Some Elixir/Erlang code doesn't use all logical CPU's on hyperthreaded machines

I recently tried the 1 billion row challenge in Elixir. I have a Intel i9 MacBook Pro with 8 hyperthreaded CPUs, so 8 physical cores, 16 logical cores.

My first pass used streams to read in the large file and sent chunks of the file out to GenServers (technically Agents using the Agent.cast function) for processing. When I used File.Stream and Stream.transform, only 8 of my 16 logical cores were being used:

But when I used lower-level prim_file functions to read in the file all 16 cores were being used:


It turns out any streaming function causes this problem. I used Stream.unfold to manufacture lines of data, no file access involved at all, and that also gave the 8-core behavior.

I got the same behavior on a Windows 11 machine with an i7-12700H, running Linux under WSL, 14 physical cores up to 20 with hyperthreading.

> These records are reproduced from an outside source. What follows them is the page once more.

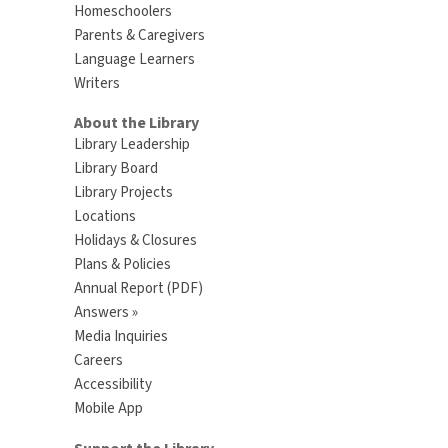
Homeschoolers
Parents & Caregivers
Language Learners
Writers
About the Library
Library Leadership
Library Board
Library Projects
Locations
Holidays & Closures
Plans & Policies
Annual Report (PDF)
Answers »
Media Inquiries
Careers
Accessibility
Mobile App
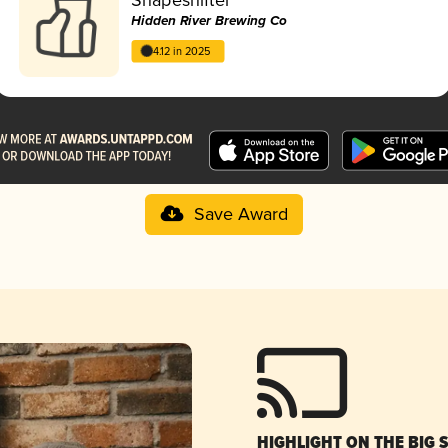
Hidden River Brewing Co
4.12 in 2025
Save Award
HIGHLIGHT ON THE BIG 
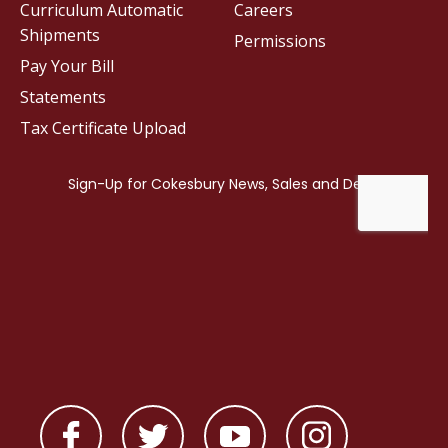
Curriculum Automatic
Careers
Shipments
Permissions
Pay Your Bill
Statements
Tax Certificate Upload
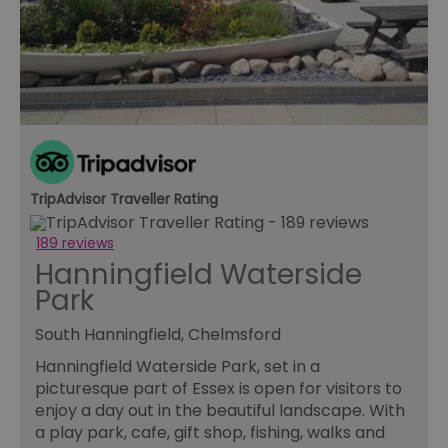
us
ho
in
th
pr
ba
fu
di
tra
ef
ac
se
en
we
TripAdvisor Traveller Rating
ma
pe
du
189 reviews
tr
Hanningfield Waterside
browser_id
.rqtrk.eu
1 week
Th
Park
us
an
br
South Hanningfield, Chelmsford
un
se
Hanningfield Waterside Park, set in a
he
di
picturesque part of Essex is open for visitors to
b
enjoy a day out in the beautiful landscape. With
di
vi
a play park, cafe, gift shop, fishing, walks and
we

Later I tried compressing my large buffers to see if copying less data across process borders would help, so I used the Erlang zlib module, :zlib.gzip and :zlib.gunzip. When I used these functions I also got the 8-core behavior.

So, is this some kind of problem with Elixir or the BEAM, where certain code doesn’t use all logical cores on a machine, or is this expected behavior? If it’s expected, what is the criteria for executing on all logical cores vs. just the physical cores?

From the first image, it looks like the first 8 cores aren’t saturated, so perhaps it’s not moving to the logical cores.

It could be the case that with the different file loading mechanism that the 8 cores are actually saturating the disk iops. Can you try measuring the cpu and disk at the same time? The other possibility is that there is some internal bottleneck in the Stream usage, however, your zlib experiment also seems to indicate that the disk was saturated.

But I also had the 8-core behavior when using Stream.unfold to generate data, no disk involved.

The Stream functions don’t have any role to play in initiating concurrent behaviour themselves so something else at a lower level (either you or the runtime) has that responsibility.

One thing you might check is the output of System.schedulers_online() since some functions (like GenStage) use that value as their default concurrency. But you didn’t mention any of those functions so thats unlikely the issue.

When you say sent chunks of the file out to GenServers - how are these agents being initiated and how are you deciding how many of them to start?

1 Like

You can also try raw files from the Elixir code?

2 Likes

The “long answer” is to have a look at my code here, where brc.ex uses prim_file and brc_stream.ex uses FIle.stream.

Short answer, I’m setting up a pool of “:erlang.system_info(:logical_processors)” Agents that I initialize using Agent.start_link with an empty Map, then round-robin through the Agents and send buffers (or lists of lines, in the case of brc_stream) using Agent.cast to process the data.

The use of Agents this way is the same between the prim_file and File.stream approaches to read the file.